_WHAT YOU SHOULD DO_
Copy the listing below word for word, reproducing every line without changes.
▽
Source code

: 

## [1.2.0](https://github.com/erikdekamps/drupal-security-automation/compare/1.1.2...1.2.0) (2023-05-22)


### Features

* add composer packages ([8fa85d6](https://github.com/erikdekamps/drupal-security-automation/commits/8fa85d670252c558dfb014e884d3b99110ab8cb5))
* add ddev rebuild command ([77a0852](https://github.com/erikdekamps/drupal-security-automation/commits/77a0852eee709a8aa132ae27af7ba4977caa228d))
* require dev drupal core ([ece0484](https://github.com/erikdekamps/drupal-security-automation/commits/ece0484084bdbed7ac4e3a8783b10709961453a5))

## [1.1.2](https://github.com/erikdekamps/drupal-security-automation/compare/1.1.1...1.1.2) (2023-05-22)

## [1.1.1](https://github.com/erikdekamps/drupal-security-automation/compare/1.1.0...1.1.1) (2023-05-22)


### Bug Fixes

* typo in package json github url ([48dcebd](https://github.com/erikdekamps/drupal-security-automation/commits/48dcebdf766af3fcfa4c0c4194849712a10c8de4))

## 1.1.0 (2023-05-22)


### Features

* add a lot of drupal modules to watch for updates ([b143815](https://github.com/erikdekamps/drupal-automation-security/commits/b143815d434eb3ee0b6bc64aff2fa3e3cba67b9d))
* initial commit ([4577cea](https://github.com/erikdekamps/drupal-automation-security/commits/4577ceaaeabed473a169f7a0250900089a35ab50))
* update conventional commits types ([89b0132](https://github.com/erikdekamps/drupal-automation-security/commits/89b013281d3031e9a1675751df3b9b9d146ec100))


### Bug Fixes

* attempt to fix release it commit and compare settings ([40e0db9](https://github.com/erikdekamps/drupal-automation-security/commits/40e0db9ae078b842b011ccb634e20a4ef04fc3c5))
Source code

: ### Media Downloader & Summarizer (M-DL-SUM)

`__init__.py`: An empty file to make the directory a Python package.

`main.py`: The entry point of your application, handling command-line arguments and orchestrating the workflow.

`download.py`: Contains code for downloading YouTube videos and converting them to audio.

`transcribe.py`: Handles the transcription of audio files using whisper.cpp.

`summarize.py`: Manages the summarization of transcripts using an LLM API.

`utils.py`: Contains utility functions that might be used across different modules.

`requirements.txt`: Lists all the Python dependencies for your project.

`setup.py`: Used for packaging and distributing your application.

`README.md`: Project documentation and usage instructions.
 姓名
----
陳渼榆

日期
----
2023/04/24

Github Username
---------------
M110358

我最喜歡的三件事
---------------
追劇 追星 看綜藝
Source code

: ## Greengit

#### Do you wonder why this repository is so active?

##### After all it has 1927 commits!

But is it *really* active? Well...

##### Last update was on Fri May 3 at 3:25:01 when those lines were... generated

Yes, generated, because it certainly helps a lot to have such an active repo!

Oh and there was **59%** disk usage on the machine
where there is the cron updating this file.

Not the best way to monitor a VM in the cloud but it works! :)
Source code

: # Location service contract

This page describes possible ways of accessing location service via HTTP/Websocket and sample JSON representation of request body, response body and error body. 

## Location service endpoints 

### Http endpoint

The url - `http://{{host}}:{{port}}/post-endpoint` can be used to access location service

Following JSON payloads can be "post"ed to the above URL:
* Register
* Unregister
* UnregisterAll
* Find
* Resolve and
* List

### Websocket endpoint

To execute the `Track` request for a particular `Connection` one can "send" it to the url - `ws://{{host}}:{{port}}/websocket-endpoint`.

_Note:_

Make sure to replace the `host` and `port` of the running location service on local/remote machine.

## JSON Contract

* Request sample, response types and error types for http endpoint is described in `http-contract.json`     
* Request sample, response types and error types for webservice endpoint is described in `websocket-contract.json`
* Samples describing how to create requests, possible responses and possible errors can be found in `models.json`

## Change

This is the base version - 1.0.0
△
_SOLUTION TO THIS TASK_
Source code

: 

## [1.2.0](https://github.com/erikdekamps/drupal-security-automation/compare/1.1.2...1.2.0) (2023-05-22)


### Features

* add composer packages ([8fa85d6](https://github.com/erikdekamps/drupal-security-automation/commits/8fa85d670252c558dfb014e884d3b99110ab8cb5))
* add ddev rebuild command ([77a0852](https://github.com/erikdekamps/drupal-security-automation/commits/77a0852eee709a8aa132ae27af7ba4977caa228d))
* require dev drupal core ([ece0484](https://github.com/erikdekamps/drupal-security-automation/commits/ece0484084bdbed7ac4e3a8783b10709961453a5))

## [1.1.2](https://github.com/erikdekamps/drupal-security-automation/compare/1.1.1...1.1.2) (2023-05-22)

## [1.1.1](https://github.com/erikdekamps/drupal-security-automation/compare/1.1.0...1.1.1) (2023-05-22)


### Bug Fixes

* typo in package json github url ([48dcebd](https://github.com/erikdekamps/drupal-security-automation/commits/48dcebdf766af3fcfa4c0c4194849712a10c8de4))

## 1.1.0 (2023-05-22)


### Features

* add a lot of drupal modules to watch for updates ([b143815](https://github.com/erikdekamps/drupal-automation-security/commits/b143815d434eb3ee0b6bc64aff2fa3e3cba67b9d))
* initial commit ([4577cea](https://github.com/erikdekamps/drupal-automation-security/commits/4577ceaaeabed473a169f7a0250900089a35ab50))
* update conventional commits types ([89b0132](https://github.com/erikdekamps/drupal-automation-security/commits/89b013281d3031e9a1675751df3b9b9d146ec100))


### Bug Fixes

* attempt to fix release it commit and compare settings ([40e0db9](https://github.com/erikdekamps/drupal-automation-security/commits/40e0db9ae078b842b011ccb634e20a4ef04fc3c5))
Source code

: ### Media Downloader & Summarizer (M-DL-SUM)

`__init__.py`: An empty file to make the directory a Python package.

`main.py`: The entry point of your application, handling command-line arguments and orchestrating the workflow.

`download.py`: Contains code for downloading YouTube videos and converting them to audio.

`transcribe.py`: Handles the transcription of audio files using whisper.cpp.

`summarize.py`: Manages the summarization of transcripts using an LLM API.

`utils.py`: Contains utility functions that might be used across different modules.

`requirements.txt`: Lists all the Python dependencies for your project.

`setup.py`: Used for packaging and distributing your application.

`README.md`: Project documentation and usage instructions.
 姓名
----
陳渼榆

日期
----
2023/04/24

Github Username
---------------
M110358

我最喜歡的三件事
---------------
追劇 追星 看綜藝
Source code

: ## Greengit

#### Do you wonder why this repository is so active?

##### After all it has 1927 commits!

But is it *really* active? Well...

##### Last update was on Fri May 3 at 3:25:01 when those lines were... generated

Yes, generated, because it certainly helps a lot to have such an active repo!

Oh and there was **59%** disk usage on the machine
where there is the cron updating this file.

Not the best way to monitor a VM in the cloud but it works! :)
Source code

: # Location service contract

This page describes possible ways of accessing location service via HTTP/Websocket and sample JSON representation of request body, response body and error body. 

## Location service endpoints 

### Http endpoint

The url - `http://{{host}}:{{port}}/post-endpoint` can be used to access location service

Following JSON payloads can be "post"ed to the above URL:
* Register
* Unregister
* UnregisterAll
* Find
* Resolve and
* List

### Websocket endpoint

To execute the `Track` request for a particular `Connection` one can "send" it to the url - `ws://{{host}}:{{port}}/websocket-endpoint`.

_Note:_

Make sure to replace the `host` and `port` of the running location service on local/remote machine.

## JSON Contract

* Request sample, response types and error types for http endpoint is described in `http-contract.json`     
* Request sample, response types and error types for webservice endpoint is described in `websocket-contract.json`
* Samples describing how to create requests, possible responses and possible errors can be found in `models.json`

## Change

This is the base version - 1.0.0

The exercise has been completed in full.